- Задания -
1. Процитируйте из текста отрывок, начиная со слов «В молодости я» и заканчивая словами «страх перед жизнью.».
2. Переведите на английский язык предложение из текста: «В молодости я боролся за то, чтобы быть собой; а теперь смирился с тем, что я есть».
3. С чего, согласно тексту, начинаются и жизни, и книги?

- Текст -
Вот так я и оказалась снова здесь, в бессмысленных монологах на просторах невидимой curlyland. Но в этой тишине я наконец могу дышать, а не задыхаться.
А к книге добавлю приманку цитат:

Адвокат, врач, архитектор, химик, инженер-строитель, стоматолог, промышленный инженер, инженер-оптик, фармацевт, фабрикант, банкир - вот те профессии, которые, по мысли всех родителей, подходят их детям. Но дети мечтают чаще о профессии угольщика, маляра, столяра, фонарщика, плотника, авиатора, пастуха, футболиста, парашютиста, водителя трамвая, пожарного и папы римского.

В молодости я боролся за то, чтобы быть собой; а теперь смирился с тем, что я есть.

Я лишь через много лет выяснил, почему она плакала, а тогда просто узнал, что бывают страдания, которые длятся целую неделю, и это внушило мне некоторый страх перед жизнью.

В чем-то он был прав: мы застряли на втором склонении, от которого уже всех тошнило, потому что в школьном возрасте не понимаешь глубокого смысла ни родительного, ни дательного падежа.

Бернат подумал: бедный ты мой друг, ты всю жизнь размышлял и рассуждал, а теперь можешь только спросить, хорошо это или плохо. Как будто жизнь сводится только к одному – поступать плохо или не поступать. А может, так и есть. Не знаю.

Сначала песчинка мешается в глазу, потом превращается в жжение в пальцах, трепет в желудке, протуберанец в кармане и в конце концов, при неблагоприятном стечении обстоятельств, становится камнем на сердце. Абсолютно всё – и жизни, и книги, дорогая Сара, начинаются так, с незаметной и безобидной песчинки.

- Собранные записи данных -
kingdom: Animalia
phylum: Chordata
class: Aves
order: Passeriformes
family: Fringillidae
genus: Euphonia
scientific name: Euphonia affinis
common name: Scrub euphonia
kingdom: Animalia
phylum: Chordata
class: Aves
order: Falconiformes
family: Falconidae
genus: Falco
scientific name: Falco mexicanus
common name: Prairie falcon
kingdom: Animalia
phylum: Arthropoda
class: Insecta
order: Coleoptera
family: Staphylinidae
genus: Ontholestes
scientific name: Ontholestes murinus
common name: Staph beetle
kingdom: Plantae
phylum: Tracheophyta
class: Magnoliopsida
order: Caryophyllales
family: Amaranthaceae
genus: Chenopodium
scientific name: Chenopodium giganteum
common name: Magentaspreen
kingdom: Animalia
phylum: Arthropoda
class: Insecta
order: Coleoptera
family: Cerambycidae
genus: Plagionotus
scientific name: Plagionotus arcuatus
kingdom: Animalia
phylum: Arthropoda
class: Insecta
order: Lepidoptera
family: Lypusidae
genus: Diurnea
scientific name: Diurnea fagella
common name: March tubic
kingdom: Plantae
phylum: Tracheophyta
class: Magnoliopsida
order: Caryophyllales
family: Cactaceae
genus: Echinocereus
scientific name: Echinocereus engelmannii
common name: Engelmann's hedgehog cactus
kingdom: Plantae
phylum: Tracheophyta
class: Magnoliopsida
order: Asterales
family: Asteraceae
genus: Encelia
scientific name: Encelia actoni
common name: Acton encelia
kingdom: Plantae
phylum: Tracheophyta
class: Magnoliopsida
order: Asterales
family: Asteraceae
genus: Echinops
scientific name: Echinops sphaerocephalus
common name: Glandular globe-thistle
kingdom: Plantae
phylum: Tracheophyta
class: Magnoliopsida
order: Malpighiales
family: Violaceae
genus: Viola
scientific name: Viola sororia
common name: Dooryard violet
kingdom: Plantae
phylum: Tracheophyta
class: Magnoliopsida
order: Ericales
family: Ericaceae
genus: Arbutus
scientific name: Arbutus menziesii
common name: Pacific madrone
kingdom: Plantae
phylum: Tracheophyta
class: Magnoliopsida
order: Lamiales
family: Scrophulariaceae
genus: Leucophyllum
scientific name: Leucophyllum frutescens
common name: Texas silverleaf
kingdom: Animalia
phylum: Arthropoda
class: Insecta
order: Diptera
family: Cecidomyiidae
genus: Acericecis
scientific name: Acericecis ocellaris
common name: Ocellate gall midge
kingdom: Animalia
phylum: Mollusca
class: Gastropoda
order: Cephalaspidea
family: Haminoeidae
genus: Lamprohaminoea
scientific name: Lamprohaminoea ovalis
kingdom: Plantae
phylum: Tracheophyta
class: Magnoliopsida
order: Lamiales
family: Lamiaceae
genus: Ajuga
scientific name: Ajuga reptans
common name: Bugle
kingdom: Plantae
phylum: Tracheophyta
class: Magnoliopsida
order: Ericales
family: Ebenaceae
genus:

- Ответы к заданиям -
1.
В молодости я боролся за то, чтобы быть собой; а теперь смирился с тем, что я есть.

Я лишь через много лет выяснил, почему она плакала, а тогда просто узнал, что бывают страдания, которые длятся целую неделю, и это внушило мне некоторый страх перед жизнью.

2. In my youth I fought to be myself; now I have come to terms with what I am.

3. С незаметной и безобидной песчинки.